Motivation

How A Sugar Cookie Mentality Makes Us Emotionally Fat

I would love nothing more than life to be simple and easy. I would get up in the morning at the same time, I would go to work with no problems, then I would come home with no distractions.

That’s just not how life works.

Not only that but I expect something to happen throughout my day that I wish didn’t. That’s me not being a sugar cookie. In lieu of such circumstances I have two options: bitch and moan, or keep moving forward. The former causes emotional distress while the latter provides stability and consistency.

I’m also not advocating false optimism.  There are other people that I know that are on the opposite spectrum, they don’t complain or make excuses but they are so naive that they think that by eating up all those sugars cookies that everything is going to be fine. That’s dangerous and will only lead to emotional obesity.
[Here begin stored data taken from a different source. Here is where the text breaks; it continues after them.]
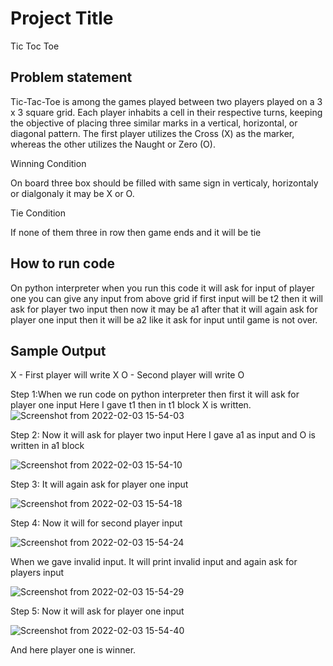 
# Project Title
Tic Toc Toe


## Problem statement
Tic-Tac-Toe is among the games played between two players played on a 3 x 3 square grid. Each player inhabits a cell in their respective turns, 
keeping the objective of placing three similar marks in a vertical, horizontal, or diagonal pattern. The first player utilizes the Cross (X) as the marker, 
whereas the other utilizes the Naught or Zero (O).

Winning Condition

On board three box should be filled with same sign in verticaly, horizontaly or dialgonaly it may be X or O.

Tie Condition

If none of them three in row then game ends and it will be tie
## How to run code

On python interpreter when you run this code it will ask for input of player one you can give any input from above grid if first input will be t2 then it will ask for player two input then now it may be a1 after that it will again ask for player one input then it will be a2 like it ask for input until game is not over.
## Sample Output

X - First player will write X
O - Second player will write O

Step 1:When we run code on python interpreter then first it will ask for player one input Here I gave t1 then in t1 block X is written.
![Screenshot from 2022-02-03 15-54-03](https://user-images.githubusercontent.com/55188287/152341926-61edd3c1-c9b0-44d1-92f9-6b5b256aa3c1.png)
 


Step 2: Now it will ask for player two input Here I gave a1 as input and O is written in a1 block

![Screenshot from 2022-02-03 15-54-10](https://user-images.githubusercontent.com/55188287/152342076-efd411ae-9a00-4f79-8e6d-9164755be666.png)

Step 3: It will again ask for player one input

![Screenshot from 2022-02-03 15-54-18](https://user-images.githubusercontent.com/55188287/152342162-2f7b0441-cb3b-48f6-8f4e-33455b8292b4.png)

Step 4: Now it will for second player input

![Screenshot from 2022-02-03 15-54-24](https://user-images.githubusercontent.com/55188287/152342656-a8a260a8-123d-4ada-8b1c-15ae6dead4f7.png)


When we gave invalid input. It will print invalid input and again ask for players input

![Screenshot from 2022-02-03 15-54-29](https://user-images.githubusercontent.com/55188287/152342681-49f9f172-fbf2-4ba4-b101-65b3eebebfe7.png)

Step 5: Now it will ask for player one input


![Screenshot from 2022-02-03 15-54-40](https://user-images.githubusercontent.com/55188287/152342755-f5259833-e854-411e-af9c-1b1f1d3b9cb0.png)

And here player one is winner.

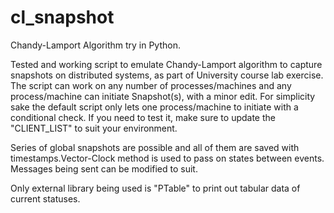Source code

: # cl_snapshot
Chandy-Lamport Algorithm try in Python. 

Tested and working script to emulate Chandy-Lamport algorithm to capture snapshots on distributed systems, as part of University course lab exercise. The script can work on any number of processes/machines and any process/machine can initiate Snapshot(s), with a minor edit. For simplicity sake the default script only lets one process/machine to initiate with a conditional check. If you need to test it, make sure to update the "CLIENT_LIST" to suit your environment.

Series of global snapshots are possible and all of them are saved with timestamps.Vector-Clock method is used to pass on states between events. Messages being sent can be modified to suit.

Only external library being used is "PTable" to print out tabular data of current statuses.
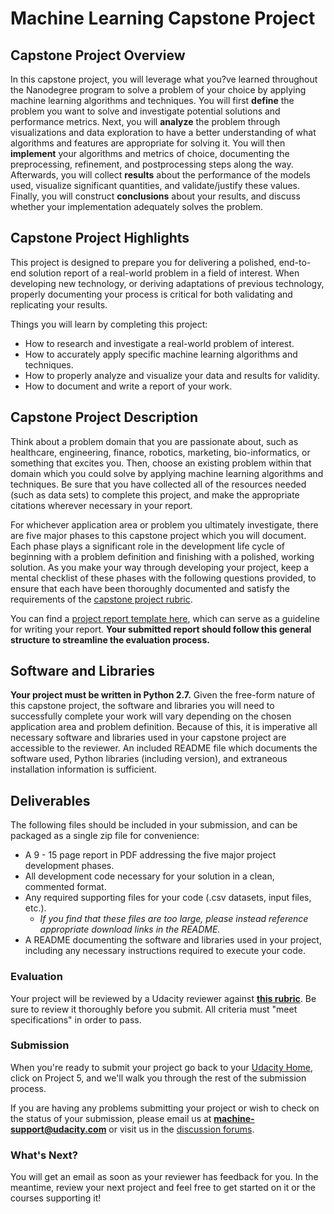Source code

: # Machine Learning Capstone Project
## Capstone Project Overview
In this capstone project, you will leverage what you?ve learned throughout the Nanodegree program to solve a problem of your choice by applying machine learning algorithms and techniques. You will first **define** the problem you want to solve and investigate potential solutions and performance metrics. Next, you will **analyze** the problem through visualizations and data exploration to have a better understanding of what algorithms and features are appropriate for solving it. You will then **implement** your algorithms and metrics of choice, documenting the preprocessing, refinement, and postprocessing steps along the way. Afterwards, you will collect **results** about the performance of the models used, visualize significant quantities, and validate/justify these values. Finally, you will construct **conclusions** about your results, and discuss whether your implementation adequately solves the problem.

## Capstone Project Highlights
This project is designed to prepare you for delivering a polished, end-to-end solution report of a real-world problem in a field of interest. When developing new technology, or deriving adaptations of previous technology, properly documenting your process is critical for both validating and replicating your results.  

Things you will learn by completing this project:

- How to research and investigate a real-world problem of interest.
- How to accurately apply specific machine learning algorithms and techniques.
- How to properly analyze and visualize your data and results for validity.
- How to document and write a report of your work.

## Capstone Project Description
Think about a problem domain that you are passionate about, such as healthcare, engineering, finance, robotics, marketing, bio-informatics, or something that excites you. Then, choose an existing problem within that domain which you could solve by applying machine learning algorithms and techniques. Be sure that you have collected all of the resources needed (such as data sets) to complete this project, and make the appropriate citations wherever necessary in your report.

For whichever application area or problem you ultimately investigate, there are five major phases to this capstone project which you will document. Each phase plays a significant role in the development life cycle of beginning with a problem definition and finishing with a polished, working solution. As you make your way through developing your project, keep a mental checklist of these phases with the following questions provided, to ensure that each have been thoroughly documented and satisfy the requirements of the [capstone project rubric](https://docs.google.com/document/d/1Z2y5Kg4l6xKG_QRRukFYipDUqQc5gt9t6d1EBrE632U/pub?embedded=true).  

You can find a [project report template here](https://docs.google.com/document/d/1B-vEOscvfqctGEMHTFDS9Nw7aqcE2iuwPRfp0jK8nf4/pub?embedded=true), which can serve as a guideline for writing your report. **Your submitted report should follow this general structure to streamline the evaluation process.**

## Software and Libraries
**Your project must be written in Python 2.7.** Given the free-form nature of this capstone project, the software and libraries you will need to successfully complete your work will vary depending on the chosen application area and problem definition. Because of this, it is imperative all necessary software and libraries used in your capstone project are accessible to the reviewer. An included README file which documents the software used, Python libraries (including version), and extraneous installation information is sufficient.

## Deliverables
The following files should be included in your submission, and can be packaged as a single zip file for convenience:
- A 9 - 15 page report in PDF addressing the five major project development phases.
- All development code necessary for your solution in a clean, commented format.
- Any required supporting files for your code (.csv datasets, input files, etc.). 
   - *If you find that these files are too large, please instead reference appropriate download links in the README.*
- A README documenting the software and libraries used in your project, including any necessary instructions required to execute your code.

### Evaluation

Your project will be reviewed by a Udacity reviewer against **<a href="https://docs.google.com/document/d/1Wxa-kLCKFkUEJBTWLFTvVbuwq2j5mj7TCYnxmFXiEQg/pub?embedded=true" target="_blank">this rubric</a>**. Be sure to review it thoroughly before you submit. All criteria must "meet specifications" in order to pass.

### Submission
When you're ready to submit your project go back to your <a href="https://www.udacity.com/me" target="_blank">Udacity Home</a>, click on Project 5, and we'll walk you through the rest of the submission process.

If you are having any problems submitting your project or wish to check on the status of your submission, please email us at **machine-support@udacity.com** or visit us in the <a href="http://discussions.udacity.com" target="_blank">discussion forums</a>.

### What's Next?
You will get an email as soon as your reviewer has feedback for you. In the meantime, review your next project and feel free to get started on it or the courses supporting it!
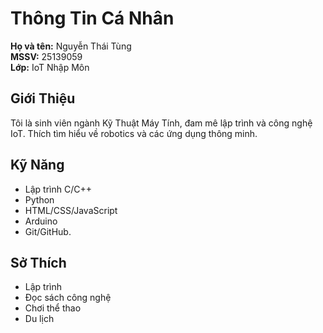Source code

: # Thông Tin Cá Nhân

**Họ và tên:** Nguyễn Thái Tùng  
**MSSV:** 25139059  
**Lớp:** IoT Nhập Môn

## Giới Thiệu
Tôi là sinh viên ngành Kỹ Thuật Máy Tính, đam mê lập trình và công nghệ IoT. 
Thích tìm hiểu về robotics và các ứng dụng thông minh.

## Kỹ Năng
- Lập trình C/C++
- Python
- HTML/CSS/JavaScript
- Arduino
- Git/GitHub.

## Sở Thích
- Lập trình
- Đọc sách công nghệ
- Chơi thể thao
- Du lịch

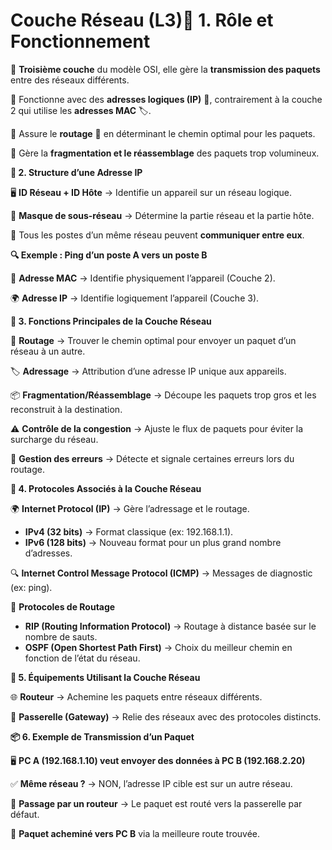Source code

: # Couche Réseau (L3)**📌 1. Rôle et Fonctionnement**

🔹 **Troisième couche** du modèle OSI, elle gère la **transmission des paquets** entre des réseaux différents.

🔹 Fonctionne avec des **adresses logiques (IP)** 📡, contrairement à la couche 2 qui utilise les **adresses MAC** 🏷️.

🔹 Assure le **routage** 🚦 en déterminant le chemin optimal pour les paquets.

🔹 Gère la **fragmentation et le réassemblage** des paquets trop volumineux.



**🔗 2. Structure d’une Adresse IP**

🖥️ **ID Réseau + ID Hôte** → Identifie un appareil sur un réseau logique.

📌 **Masque de sous-réseau** → Détermine la partie réseau et la partie hôte.

📶 Tous les postes d’un même réseau peuvent **communiquer entre eux**.

**🔍 Exemple : Ping d’un poste A vers un poste B**

📍 **Adresse MAC** → Identifie physiquement l’appareil (Couche 2).

🌍 **Adresse IP** → Identifie logiquement l’appareil (Couche 3).



**🚦 3. Fonctions Principales de la Couche Réseau**

🔄 **Routage** → Trouver le chemin optimal pour envoyer un paquet d’un réseau à un autre.

🏷 **Adressage** → Attribution d’une adresse IP unique aux appareils.

📦 **Fragmentation/Réassemblage** → Découpe les paquets trop gros et les reconstruit à la destination.

⚠ **Contrôle de la congestion** → Ajuste le flux de paquets pour éviter la surcharge du réseau.

🚨 **Gestion des erreurs** → Détecte et signale certaines erreurs lors du routage.

**📡 4. Protocoles Associés à la Couche Réseau**

🌍 **Internet Protocol (IP)** → Gère l’adressage et le routage.

- **IPv4 (32 bits)** → Format classique (ex: 192.168.1.1).
- **IPv6 (128 bits)** → Nouveau format pour un plus grand nombre d’adresses.

🔍 **Internet Control Message Protocol (ICMP)** → Messages de diagnostic (ex: ping).

📍 **Protocoles de Routage**

- **RIP (Routing Information Protocol)** → Routage à distance basée sur le nombre de sauts.
- **OSPF (Open Shortest Path First)** → Choix du meilleur chemin en fonction de l’état du réseau.



**🚛 5. Équipements Utilisant la Couche Réseau**

🌐 **Routeur** → Achemine les paquets entre réseaux différents.

🛜 **Passerelle (Gateway)** → Relie des réseaux avec des protocoles distincts.



**📦 6. Exemple de Transmission d’un Paquet**

🖥 **PC A (192.168.1.10) veut envoyer des données à PC B (192.168.2.20)**

✅ **Même réseau ?** → NON, l’adresse IP cible est sur un autre réseau.

🔄 **Passage par un routeur** → Le paquet est routé vers la passerelle par défaut.

🏁 **Paquet acheminé vers PC B** via la meilleure route trouvée.
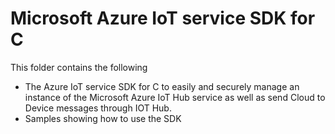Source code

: # Microsoft Azure IoT service SDK for C

This folder contains the following 
* The Azure IoT service SDK for C to easily and securely manage an instance of the Microsoft Azure IoT Hub service as well as send Cloud to Device messages through IOT Hub.
* Samples showing how to use the SDK
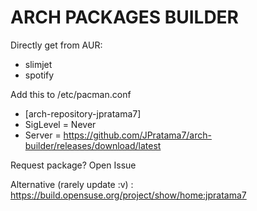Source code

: # ARCH PACKAGES BUILDER


Directly get from AUR: 
- slimjet 
- spotify

Add this to /etc/pacman.conf
- [arch-repository-jpratama7]
- SigLevel = Never
- Server = https://github.com/JPratama7/arch-builder/releases/download/latest

Request package? Open Issue

Alternative (rarely update :v) : https://build.opensuse.org/project/show/home:jpratama7
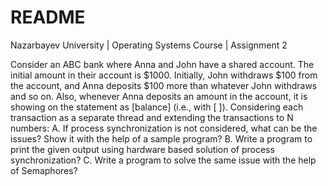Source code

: # README
Nazarbayev University | Operating Systems Course | Assignment 2

Consider an ABC bank where Anna and John have a shared account. The initial
amount in their account is $1000. Initially, John withdraws $100 from the account,
and Anna deposits $100 more than whatever John withdraws and so on. Also,
whenever Anna deposits an amount in the account, it is showing on the statement as
[balance] (i.e., with [ ]). Considering each transaction as a separate thread and
extending the transactions to N numbers:
A. If process synchronization is not considered, what can be the issues?
Show it with the help of a sample program?
B. Write a program to print the given output using hardware based solution
of process synchronization?
C. Write a program to solve the same issue with the help of Semaphores?
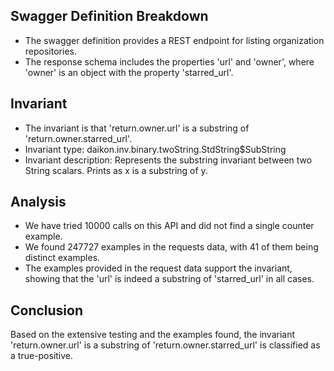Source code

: ## Swagger Definition Breakdown
- The swagger definition provides a REST endpoint for listing organization repositories.
- The response schema includes the properties 'url' and 'owner', where 'owner' is an object with the property 'starred_url'.

## Invariant
- The invariant is that 'return.owner.url' is a substring of 'return.owner.starred_url'.
- Invariant type: daikon.inv.binary.twoString.StdString$SubString
- Invariant description: Represents the substring invariant between two String scalars. Prints as x is a substring of y.

## Analysis
- We have tried 10000 calls on this API and did not find a single counter example.
- We found 247727 examples in the requests data, with 41 of them being distinct examples.
- The examples provided in the request data support the invariant, showing that the 'url' is indeed a substring of 'starred_url' in all cases.

## Conclusion
Based on the extensive testing and the examples found, the invariant 'return.owner.url' is a substring of 'return.owner.starred_url' is classified as a true-positive.

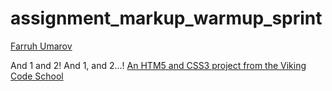 assignment_markup_warmup_sprint
===============================
<a href="https://github.com/ufarruh">Farruh Umarov</a>

And 1 and 2!  And 1, and 2...!
[An HTM5 and CSS3 project from the Viking Code School](http://www.vikingcodeschool.com)
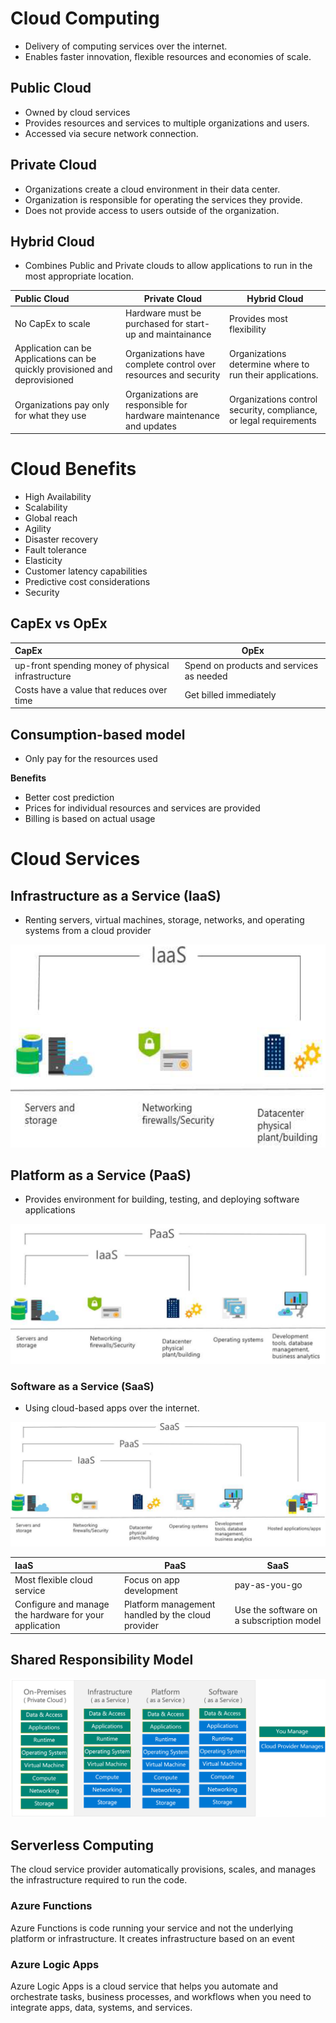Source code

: # Cloud Computing

* Delivery of computing services over the internet.
* Enables faster innovation, flexible resources and economies of scale.

## Public Cloud

* Owned by cloud services
* Provides resources and services to multiple organizations and users.
* Accessed via secure network connection.

## Private Cloud

* Organizations create a cloud environment in their data center.
* Organization is responsible for operating the services they provide.
* Does not provide access to users outside of the organization.

## Hybrid Cloud

* Combines Public and Private clouds to allow applications to run in the most appropriate location.

| Public Cloud                                                                 | Private Cloud                                                      | Hybrid Cloud                                                      |
| :--------------------------------------------------------------------------- | ------------------------------------------------------------------ | ----------------------------------------------------------------- |
| No CapEx to scale                                                            | Hardware must be purchased for start-up and maintainance           | Provides most flexibility                                         |
| Application can be Applications can be quickly provisioned and deprovisioned | Organizations have complete control over resources and security    | Organizations determine where to run their applications.          |
| Organizations pay only for what they use                                     | Organizations are responsible for hardware maintenance and updates | Organizations control security, compliance, or legal requirements |

# Cloud Benefits

* High Availability
* Scalability
* Global reach
* Agility
* Disaster recovery
* Fault tolerance
* Elasticity
* Customer latency capabilities
* Predictive cost considerations
* Security

## CapEx vs OpEx

| CapEx                                              | OpEx                                     |
| :------------------------------------------------- | ---------------------------------------- |
| up-front spending money of physical infrastructure | Spend on products and services as needed |
| Costs have a value that reduces over time          | Get billed immediately                   |

## Consumption-based model

* Only pay for the resources used

**Benefits**
+ Better cost prediction
+ Prices for individual resources and services are provided
+ Billing is based on actual usage

# Cloud Services

## Infrastructure as a Service (IaaS)

* Renting servers, virtual machines, storage, networks, and operating systems from a cloud provider

![IaaS](Images/IaaS.png)

## Platform as a Service (PaaS)

* Provides environment for building, testing, and deploying software applications

![PaaS](Images/PaaS.png)

### Software as a Service (SaaS)

* Using cloud-based apps over the internet.

![SaaS](Images/SaaS.png)

| IaaS                                                   | PaaS                                              | SaaS                                     |
| :----------------------------------------------------- | ------------------------------------------------- | ---------------------------------------- |
| Most flexible cloud service                            | Focus on app development                          | pay-as-you-go                            |
| Configure and manage the hardware for your application | Platform management handled by the cloud provider | Use the software on a subscription model |

## Shared Responsibility Model

![SRM](Images/SRM.png)

## Serverless Computing

The cloud service provider automatically provisions, scales, and manages the infrastructure required to run the code.

### Azure Functions

Azure Functions is code running your service and not the underlying platform or infrastructure. It creates infrastructure based on an event
### Azure Logic Apps

Azure Logic Apps is a cloud service that helps you automate and orchestrate tasks, business processes, and workflows when you need to integrate apps, data, systems, and services.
In PsychologyToday, Dr. Clifford N. Lazarus says:

People who play the “everything-will-be-terrific” game not only overlook real problems and issues that need to be addressed, but they prevent others from expressing grief, pain, anger, loneliness, or fears.

Instead, I seek “rational optimism”. I tackle every uncomfortable circumstance in life the same way you would tackle fixing your remote. It’s problem-solving 101. First, try getting the remote closer to the TV. If that doesn’t work, check the batteries. If that still doesn’t work just bust the remote into the ground and buy a new one. Then move on with your day.

Dr. Lazarus goes on to say:

The difference between false optimism and rational optimism can be captured by two different statements. (1) “There’s nothing to be concerned about, everything will be just grand.” That’s false optimism. The second statement reflects realistic optimism: (2) “We’ve got a real mess on our hands, things don’t look too good, but if we tackle it step by step, we can probably do something about it.”

The sugar cookie mentality is dangerous because it expects that every situation should look like and taste like a  beautiful Publix sugar cookie. A sugar cookie so light, pillowy, and packed with flavor kinda like how we want our lives to go.

Instead, we should learn how to take the sugar cookie at face value. In this instance, a sugar cookie is nothing more than flour, eggs, milk, and sugar. Inherently, there is nothing good or bad about a sugar cookie. It is our interpretation of the sugar cookie that gives it context and meaning. Likewise, we should look at life events at face value.  Cause and effect. Neither good or bad.

This stoic exercise was practiced by Marcus Aurelius, arguably the last great emperors of Roman times. In his writing he wrote:

When we have meat before us and such eat-ables, we receive the impression, that this is the dead body of a fish, and this is the dead body of a bird or of a pig; and again, that this is only a little grape juice (not wine)…such then are these impressions, and they reach the things themselves and penetrate them, and so we see what kind of things they are.

I recognize the better I do at observing my impression of such things the less emotionally fat I become. I can keep myself emotionally lean by taking everything at face value and using reason to come up with a positive solution and outcome. It doesn’t take over me like it used to.